Hai manusia, sesungguhnya Kami menciptakan kamu dari seorang laki-laki dan seorang perempuan dan menjadikan kamu berbangsa bangsa dan bersuku-suku supaya kamu saling kenal-mengenal. Sesungguhnya orang yang paling mulia diantara kamu disisi Allah ialah orang yang paling taqwa diantara kamu. Sesungguhnya Allah Maha Mengetahui lagi Maha Mengenal. Sesungguhnya orang yang lebih mulia di antara kamu adalah mereka yang lebih bertaqwa. (QS. Al-Hujurat [49]: 13) Oleh karena itu, Umat Islam yang telah selesai menjalani Ibadah Puasa selama satu bulan Ramadan penuh, bisa benar-benar dikatakan BerIdul Fitri kalau ia benar-benar kembai kepada fitrah, kembali kepada asal kejadian, dan kesucian terbebas dari segala dosa dan noda.
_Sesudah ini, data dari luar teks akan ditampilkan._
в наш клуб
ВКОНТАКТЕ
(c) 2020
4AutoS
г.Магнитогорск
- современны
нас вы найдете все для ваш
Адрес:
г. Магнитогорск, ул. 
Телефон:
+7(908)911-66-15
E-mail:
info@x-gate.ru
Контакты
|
Sebab manusia diciptakan Allah dengan fitrah, dengan suci; hanya saja, setelah kita berinteraksi dengan berbadai dinamika kehidupan, sering kita tergelincir, dari maksud dan tujuan diciptakannya kita, yang oleh Allah Swt., yang di dalam Al-Qur an dibahasakan dengan:

Tidaklah AKU ciptakan jin dan manusia kecuali supaya mengabdi kepada-KU (QS. Al-Dzariyat [51]:56)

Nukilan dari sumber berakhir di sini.